→ **Try it**: Render the lines from the beginning of the records through the line containing "What I expect" as a Markdown table with the columns n and Line, numbering each row and omitting blank lines.

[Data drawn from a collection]
-- Opening Marker --

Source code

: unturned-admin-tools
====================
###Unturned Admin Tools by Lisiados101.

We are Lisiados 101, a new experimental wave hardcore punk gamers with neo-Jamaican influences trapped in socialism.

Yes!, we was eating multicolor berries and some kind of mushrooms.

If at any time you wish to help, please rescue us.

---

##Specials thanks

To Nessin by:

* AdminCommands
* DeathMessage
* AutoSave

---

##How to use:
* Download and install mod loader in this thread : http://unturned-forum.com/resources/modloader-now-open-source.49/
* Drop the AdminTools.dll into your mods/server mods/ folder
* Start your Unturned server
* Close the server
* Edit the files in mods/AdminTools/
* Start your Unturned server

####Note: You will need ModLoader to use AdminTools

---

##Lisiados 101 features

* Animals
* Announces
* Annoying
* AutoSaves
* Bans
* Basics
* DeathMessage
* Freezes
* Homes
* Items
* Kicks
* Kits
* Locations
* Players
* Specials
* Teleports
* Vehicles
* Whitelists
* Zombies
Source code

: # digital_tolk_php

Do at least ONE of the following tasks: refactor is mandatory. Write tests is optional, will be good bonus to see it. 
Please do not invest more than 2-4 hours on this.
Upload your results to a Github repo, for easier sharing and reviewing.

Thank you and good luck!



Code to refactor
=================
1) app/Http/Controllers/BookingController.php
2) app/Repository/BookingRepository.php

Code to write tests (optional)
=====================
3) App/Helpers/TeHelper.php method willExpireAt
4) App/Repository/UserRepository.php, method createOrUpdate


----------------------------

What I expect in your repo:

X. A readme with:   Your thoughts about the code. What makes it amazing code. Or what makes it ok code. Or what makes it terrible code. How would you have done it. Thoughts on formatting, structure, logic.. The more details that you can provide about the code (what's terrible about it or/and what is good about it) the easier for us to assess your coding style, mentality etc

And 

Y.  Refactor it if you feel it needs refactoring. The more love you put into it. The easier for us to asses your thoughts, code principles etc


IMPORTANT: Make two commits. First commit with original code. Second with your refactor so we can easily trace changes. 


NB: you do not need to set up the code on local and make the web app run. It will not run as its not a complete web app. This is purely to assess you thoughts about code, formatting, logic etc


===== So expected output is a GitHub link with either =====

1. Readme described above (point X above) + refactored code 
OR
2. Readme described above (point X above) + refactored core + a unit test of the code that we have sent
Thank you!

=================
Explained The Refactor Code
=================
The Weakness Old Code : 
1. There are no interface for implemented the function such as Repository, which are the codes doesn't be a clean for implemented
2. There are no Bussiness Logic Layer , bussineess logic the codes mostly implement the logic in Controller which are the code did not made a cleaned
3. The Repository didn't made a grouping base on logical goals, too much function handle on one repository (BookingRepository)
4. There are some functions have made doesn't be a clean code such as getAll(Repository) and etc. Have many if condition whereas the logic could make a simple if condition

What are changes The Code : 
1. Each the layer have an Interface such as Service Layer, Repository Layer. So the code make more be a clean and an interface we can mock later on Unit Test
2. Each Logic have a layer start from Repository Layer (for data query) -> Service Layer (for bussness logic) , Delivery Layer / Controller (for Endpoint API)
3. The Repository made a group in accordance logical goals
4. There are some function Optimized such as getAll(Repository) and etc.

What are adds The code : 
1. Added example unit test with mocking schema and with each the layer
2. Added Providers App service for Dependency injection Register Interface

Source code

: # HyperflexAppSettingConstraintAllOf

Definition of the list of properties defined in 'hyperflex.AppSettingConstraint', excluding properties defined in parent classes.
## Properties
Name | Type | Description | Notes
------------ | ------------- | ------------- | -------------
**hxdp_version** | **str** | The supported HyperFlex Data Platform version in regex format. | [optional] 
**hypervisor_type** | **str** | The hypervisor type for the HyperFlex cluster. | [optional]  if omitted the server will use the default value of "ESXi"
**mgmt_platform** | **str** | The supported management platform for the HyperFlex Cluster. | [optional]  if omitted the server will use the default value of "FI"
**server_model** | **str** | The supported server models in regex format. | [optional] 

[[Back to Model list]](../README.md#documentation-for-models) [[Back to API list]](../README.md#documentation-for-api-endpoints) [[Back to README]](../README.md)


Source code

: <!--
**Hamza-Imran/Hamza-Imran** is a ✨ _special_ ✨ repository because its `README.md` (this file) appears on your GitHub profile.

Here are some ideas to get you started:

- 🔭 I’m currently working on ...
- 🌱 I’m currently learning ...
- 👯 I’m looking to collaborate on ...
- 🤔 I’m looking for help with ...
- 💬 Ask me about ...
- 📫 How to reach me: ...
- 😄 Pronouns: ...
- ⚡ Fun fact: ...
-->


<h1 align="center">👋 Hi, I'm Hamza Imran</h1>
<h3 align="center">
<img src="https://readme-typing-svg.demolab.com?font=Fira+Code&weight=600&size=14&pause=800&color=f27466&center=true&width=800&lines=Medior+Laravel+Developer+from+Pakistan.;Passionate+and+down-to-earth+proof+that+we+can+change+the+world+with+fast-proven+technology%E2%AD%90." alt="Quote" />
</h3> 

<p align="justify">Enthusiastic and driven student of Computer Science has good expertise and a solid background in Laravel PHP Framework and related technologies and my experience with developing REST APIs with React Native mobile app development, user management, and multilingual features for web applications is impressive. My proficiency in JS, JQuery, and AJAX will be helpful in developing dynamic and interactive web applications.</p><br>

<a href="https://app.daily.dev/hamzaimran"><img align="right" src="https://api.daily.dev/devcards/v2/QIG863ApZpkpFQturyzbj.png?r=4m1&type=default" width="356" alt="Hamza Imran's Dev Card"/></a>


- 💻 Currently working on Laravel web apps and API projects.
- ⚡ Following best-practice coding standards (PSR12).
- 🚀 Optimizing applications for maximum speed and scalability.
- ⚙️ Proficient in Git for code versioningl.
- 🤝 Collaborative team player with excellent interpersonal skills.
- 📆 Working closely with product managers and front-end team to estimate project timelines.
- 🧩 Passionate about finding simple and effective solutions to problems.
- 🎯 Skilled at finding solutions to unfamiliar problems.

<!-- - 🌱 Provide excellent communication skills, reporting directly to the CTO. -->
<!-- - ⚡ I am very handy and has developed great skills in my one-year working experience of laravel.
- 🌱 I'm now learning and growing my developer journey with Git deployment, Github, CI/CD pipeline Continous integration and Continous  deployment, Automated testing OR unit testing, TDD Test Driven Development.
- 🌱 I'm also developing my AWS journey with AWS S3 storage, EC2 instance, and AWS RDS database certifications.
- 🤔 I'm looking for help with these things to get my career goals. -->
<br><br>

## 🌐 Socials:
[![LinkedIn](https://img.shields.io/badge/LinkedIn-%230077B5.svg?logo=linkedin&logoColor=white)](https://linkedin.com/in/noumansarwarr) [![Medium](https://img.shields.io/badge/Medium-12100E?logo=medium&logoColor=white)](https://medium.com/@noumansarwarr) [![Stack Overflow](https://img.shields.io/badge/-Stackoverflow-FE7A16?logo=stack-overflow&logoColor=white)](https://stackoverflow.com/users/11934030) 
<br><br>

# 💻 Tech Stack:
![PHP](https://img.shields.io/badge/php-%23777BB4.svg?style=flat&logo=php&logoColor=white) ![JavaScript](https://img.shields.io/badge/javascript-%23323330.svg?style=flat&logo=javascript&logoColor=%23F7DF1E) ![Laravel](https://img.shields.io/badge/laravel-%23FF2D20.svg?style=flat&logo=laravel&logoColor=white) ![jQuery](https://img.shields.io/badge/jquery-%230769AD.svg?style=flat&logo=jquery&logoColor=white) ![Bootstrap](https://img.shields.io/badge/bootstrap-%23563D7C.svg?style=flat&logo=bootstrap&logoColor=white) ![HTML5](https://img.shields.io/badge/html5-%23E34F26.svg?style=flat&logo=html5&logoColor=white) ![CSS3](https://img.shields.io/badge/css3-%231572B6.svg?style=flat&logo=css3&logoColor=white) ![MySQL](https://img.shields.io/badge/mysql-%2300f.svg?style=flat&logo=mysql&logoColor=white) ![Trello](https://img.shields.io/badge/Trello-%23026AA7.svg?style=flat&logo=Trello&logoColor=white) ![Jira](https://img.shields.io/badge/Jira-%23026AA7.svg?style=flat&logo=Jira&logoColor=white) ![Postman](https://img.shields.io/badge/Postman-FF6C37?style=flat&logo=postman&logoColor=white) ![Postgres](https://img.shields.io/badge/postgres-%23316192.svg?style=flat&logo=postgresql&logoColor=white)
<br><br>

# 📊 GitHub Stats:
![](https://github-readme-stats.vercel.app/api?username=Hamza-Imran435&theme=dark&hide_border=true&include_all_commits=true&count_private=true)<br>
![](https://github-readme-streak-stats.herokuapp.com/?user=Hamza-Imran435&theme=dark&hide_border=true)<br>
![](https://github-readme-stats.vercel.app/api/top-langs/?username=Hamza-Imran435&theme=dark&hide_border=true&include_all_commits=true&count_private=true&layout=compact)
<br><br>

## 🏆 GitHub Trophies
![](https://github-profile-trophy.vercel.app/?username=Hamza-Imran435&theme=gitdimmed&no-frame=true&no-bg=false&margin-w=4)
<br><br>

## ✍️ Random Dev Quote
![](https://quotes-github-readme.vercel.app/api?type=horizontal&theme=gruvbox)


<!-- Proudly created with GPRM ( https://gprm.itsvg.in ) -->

-- Closing Marker --

→ **Solution**:
| n | Line |
|---|---|
| 1 | Source code |
| 2 | : unturned-admin-tools |
| 3 | ==================== |
| 4 | ###Unturned Admin Tools by Lisiados101. |
| 5 | We are Lisiados 101, a new experimental wave hardcore punk gamers with neo-Jamaican influences trapped in socialism. |
| 6 | Yes!, we was eating multicolor berries and some kind of mushrooms. |
| 7 | If at any time you wish to help, please rescue us. |
| 8 | --- |
| 9 | ##Specials thanks |
| 10 | To Nessin by: |
| 11 | * AdminCommands |
| 12 | * DeathMessage |
| 13 | * AutoSave |
| 14 | --- |
| 15 | ##How to use: |
| 16 | * Download and install mod loader in this thread : http://unturned-forum.com/resources/modloader-now-open-source.49/ |
| 17 | * Drop the AdminTools.dll into your mods/server mods/ folder |
| 18 | * Start your Unturned server |
| 19 | * Close the server |
| 20 | * Edit the files in mods/AdminTools/ |
| 21 | * Start your Unturned server |
| 22 | ####Note: You will need ModLoader to use AdminTools |
| 23 | --- |
| 24 | ##Lisiados 101 features |
| 25 | * Animals |
| 26 | * Announces |
| 27 | * Annoying |
| 28 | * AutoSaves |
| 29 | * Bans |
| 30 | * Basics |
| 31 | * DeathMessage |
| 32 | * Freezes |
| 33 | * Homes |
| 34 | * Items |
| 35 | * Kicks |
| 36 | * Kits |
| 37 | * Locations |
| 38 | * Players |
| 39 | * Specials |
| 40 | * Teleports |
| 41 | * Vehicles |
| 42 | * Whitelists |
| 43 | * Zombies |
| 44 | Source code |
| 45 | : # digital_tolk_php |
| 46 | Do at least ONE of the following tasks: refactor is mandatory. Write tests is optional, will be good bonus to see it.  |
| 47 | Please do not invest more than 2-4 hours on this. |
| 48 | Upload your results to a Github repo, for easier sharing and reviewing. |
| 49 | Thank you and good luck! |
| 50 | Code to refactor |
| 51 | ================= |
| 52 | 1) app/Http/Controllers/BookingController.php |
| 53 | 2) app/Repository/BookingRepository.php |
| 54 | Code to write tests (optional) |
| 55 | ===================== |
| 56 | 3) App/Helpers/TeHelper.php method willExpireAt |
| 57 | 4) App/Repository/UserRepository.php, method createOrUpdate |
| 58 | ---------------------------- |
| 59 | What I expect in your repo: |